- Born: May 9, 1935 (age 91) Philadelphia, Pennsylvania
- Education: Harvard College Harvard Medical School
- Spouse: Melanie
- Children: 3
- Awards: Friedenwald Medal
- Scientific career
- Fields: Gastroenterology

= David Hershel Alpers =

American gastroenterologist

David Hershel Alpers is a gastroenterologist, researcher, professor, and former president of the American Gastroenterological Association (1990–1991).

==Early life and education==
David Hershel Alpers was born 9 May 1935 in Philadelphia, Pennsylvania. He received his M.D. from Harvard Medical School in 1960 and completed training in internal medicine at Massachusetts General Hospital (MGH). He studied molecular biology at the National Institute of Health under Gordon Tomkins (1962–64) before returning to MGH for gastroenterology fellowship (1964–66) and junior faculty positions (1966–69).

==Medical and teaching career==
Alpers was Chief of the Gastroenterology Division at Washington University School of Medicine from 1969 to 1997 and is currently the William B. Kountz Professor of Medicine and assistant director of the Center for Human Nutrition. Since moving to Washington University as division chief, he has been Professor of Medicine since 1973.

Supplied data:
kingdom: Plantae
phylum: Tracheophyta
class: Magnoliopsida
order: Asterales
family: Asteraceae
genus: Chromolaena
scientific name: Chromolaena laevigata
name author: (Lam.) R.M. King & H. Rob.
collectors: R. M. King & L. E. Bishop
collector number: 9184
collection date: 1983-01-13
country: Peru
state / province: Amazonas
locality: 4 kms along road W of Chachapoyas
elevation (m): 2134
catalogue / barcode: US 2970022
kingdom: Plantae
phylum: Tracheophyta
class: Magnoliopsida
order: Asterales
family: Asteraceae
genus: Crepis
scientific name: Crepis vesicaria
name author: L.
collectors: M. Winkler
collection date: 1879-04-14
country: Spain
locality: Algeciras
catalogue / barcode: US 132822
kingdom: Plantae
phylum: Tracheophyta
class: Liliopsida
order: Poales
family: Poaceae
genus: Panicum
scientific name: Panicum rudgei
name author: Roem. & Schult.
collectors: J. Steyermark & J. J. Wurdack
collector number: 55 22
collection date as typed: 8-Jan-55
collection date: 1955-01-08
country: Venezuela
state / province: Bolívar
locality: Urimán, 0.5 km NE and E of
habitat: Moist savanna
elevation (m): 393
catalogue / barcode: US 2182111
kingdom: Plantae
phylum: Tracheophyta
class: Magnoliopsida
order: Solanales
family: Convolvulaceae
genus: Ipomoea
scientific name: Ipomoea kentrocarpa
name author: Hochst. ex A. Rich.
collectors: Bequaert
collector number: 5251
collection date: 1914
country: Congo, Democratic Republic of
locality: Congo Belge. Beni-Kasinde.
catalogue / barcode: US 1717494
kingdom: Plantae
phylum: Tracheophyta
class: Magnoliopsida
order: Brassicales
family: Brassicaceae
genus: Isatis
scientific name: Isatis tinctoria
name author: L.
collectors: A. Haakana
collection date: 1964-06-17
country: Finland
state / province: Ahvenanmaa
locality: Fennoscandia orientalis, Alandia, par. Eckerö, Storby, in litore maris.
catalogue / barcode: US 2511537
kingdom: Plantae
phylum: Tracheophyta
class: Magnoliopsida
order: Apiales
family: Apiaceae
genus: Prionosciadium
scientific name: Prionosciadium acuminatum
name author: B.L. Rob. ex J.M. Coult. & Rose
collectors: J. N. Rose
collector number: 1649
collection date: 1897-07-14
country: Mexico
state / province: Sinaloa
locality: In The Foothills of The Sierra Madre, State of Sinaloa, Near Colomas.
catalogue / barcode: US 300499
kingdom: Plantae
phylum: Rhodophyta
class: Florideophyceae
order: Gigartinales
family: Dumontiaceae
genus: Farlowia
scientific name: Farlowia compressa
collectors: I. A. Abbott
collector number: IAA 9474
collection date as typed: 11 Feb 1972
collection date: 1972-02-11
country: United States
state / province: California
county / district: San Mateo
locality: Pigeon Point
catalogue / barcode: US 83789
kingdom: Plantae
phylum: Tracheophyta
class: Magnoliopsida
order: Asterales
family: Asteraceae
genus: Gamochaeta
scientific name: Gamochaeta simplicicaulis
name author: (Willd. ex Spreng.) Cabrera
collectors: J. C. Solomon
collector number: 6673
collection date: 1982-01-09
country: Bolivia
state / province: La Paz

What the task requires:
Extend the biography of gastroenterologist David Hershel Alpers above, picking up right after its final sentence.

Answer space:
==Research==
Alpers is recognized for his research in intestinal protein biochemistry. His efforts are also responsible for much of our knowledge of cobalamin (vitamin B12) metabolism and absorption by the gastrointestinal tract.

His longstanding interests in the psychiatric aspects of gastrointestinal disease helped formulate some of the current thinking about brain-gut interactions.

==Associations and awards==
Alpers served as the president of the American Gastroenterological Association from 1990 and received the Friedenwald Medal from that association, the most prestigious recognition for a career of scientific contribution to the field.

Alpers received a Guggenhem Fellowship in 1981.

Alpers served as editor of the American Journal of Physiology (Gastrointestinal and Liver Physiology).